7 scariest issues with JavaScript

Published on Dec 22 2017, initially published on bold.io on Oct 24 2017
written by Antoine FERRON

As I'm focused on security and cryptocurrency -which are a melting point between finance and code- I do know that some unexpected bugs in lines of code can lead to serious issues or huge money loss. I sometimes write JS code, as it is very popular and every clients want their web interface. Still, some high-level languages are more complex than others and the issues are sometimes truly... illogical. As more and more of our applications rely on this technology, the future might look scary also.

Quantum-like Test

First of all, I faced this bad-ass issue myself, I dug into my code and finally figured out a single regex test was giving a different result from time to time.
Testing a regex should output the same answer for the same input. JavaScript seems out of this statement. Since with the "global flag", the test is performed on the remaining part of the string. Confusingly, the test function, contrary to replace or match doesn't consume the whole iteration.

var str = "Hello world!";
var pattern = /Hello/g;
console.log(pattern.test(str));
console.log(pattern.test(str));

Basically, the code just over gives the output :
true
false
This is not strictly a bug, just an ECMAScript feature, but some aspects can be confusing.

Russian Roulette

Inside a loop whatever the number of loops, you expect the same result for a test on a global variable, without any input. This time, you can bet JS VM for Google Chrome (V8) can handle the stunt. When I read some people discussing about this, I can't believed it. So I tested myself during June 2016 in my own Chrome. Here-under my own screenshot. I was shocked!

Thermonuclear Lonewolf

This issue is not strictly code related, but a funny side effect of the JavaScript development world.
Many web developers rely on numerous tiny libraries, for some their usefulness is arguable. No one checks the code in theses libraries. Lot of people download the code from the main public repository at every compilation.

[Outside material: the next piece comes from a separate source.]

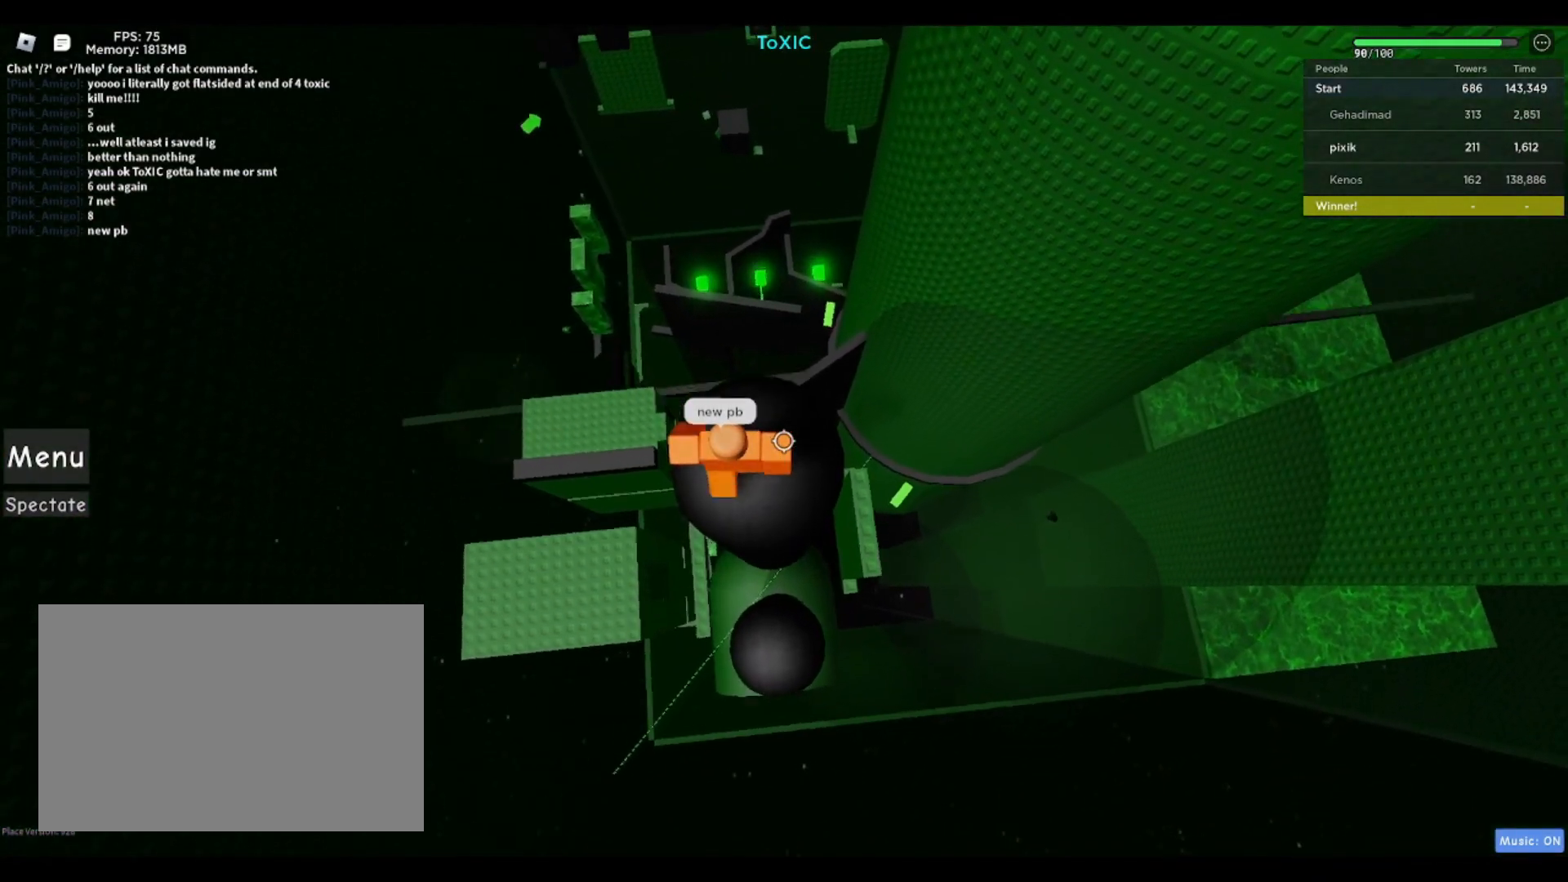
{"keys": ["w"], "events": [[100, "w", "down"], [150, "w", "up"], [417, "w", "down"]]}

That's a bad practice, but this is very common.
A year ago, after a legal injunction from a popular phone app, a developer was so upset that he removed all his code and libraries. Unfortunately, one of his small library - which pads a text - was used by thousands of projects. So that broke the compilation dependencies of many projects which couldn't even produce their app. As we can read on The Register :
"one of those dependencies was left-pad. It pads out the left hand-side of strings with zeroes or spaces. And thousands of projects including Node and Babel relied on it.
With left-pad removed from NPM, these applications and widely used bits of open-source infrastructure were unable to obtain the dependency, and thus fell over during development and deployment. Thousands, worldwide
."

Breaking Bad

Compatibility and update are a tricky theme. Using Javascript, you can enjoy some diverging results depending of the ECMAScript used. Here's one of the funniest example.

this.a = 0;
let = [];
let a = 1;
console.log(a, let);

Gives out in ES5 compatible systems.
0, 1
ES6 gives quite the opposite
1, []

I guess this can be used to detect the version running.

Meta Error

With the complexity of JavaScript for the VM, even the error messages can be totally out of their mind. In this example, the error logging system writes out the contrary of what it should.

Error message are a precious help in case of failure. They explain the errors
and point where the issue burst out. With the help of corner cases and complexity they can be sometimes an adversary.

Mixed Nasty Casting for Equality

The comparison tests in JS are complex, mostly because it involves under the hood type-transcasting before the comparison. This leads to some cumbersome results like : 0 == "1" → true
[] === [] → false

Actually, there is some logic behind these behaviors, but a little out of sense which could lead to code development errors. Look at the JS equality table for details.
This leads to weird transitivity equality such as :

'' == '0' → false
0 == '' → true
0 == '0' → true

Some guys even did an online challenge game about that! :)

Lost in Translation

Complex types and many classes functions is sometimes useful, sometimes a pain, and sometimes a road to chaos. Especially in case the code is not clean.

'a',,'c'
Node : 'a', <1 empty item>, 'c' Chrome : "a", undefined×1, "c" Firefox : "a", <1 empty slot>, "c" Safari : "a", 2: "c"

There is still a debate on which browser has the most correct behavior.
Many implementations, many platforms, so many behaviors, gives a lot of work for web developers. Ironically, this is the opposite of the goal of this multi-platform high-level language.
A reminder that when you are written code, be strict or you can face big troubles.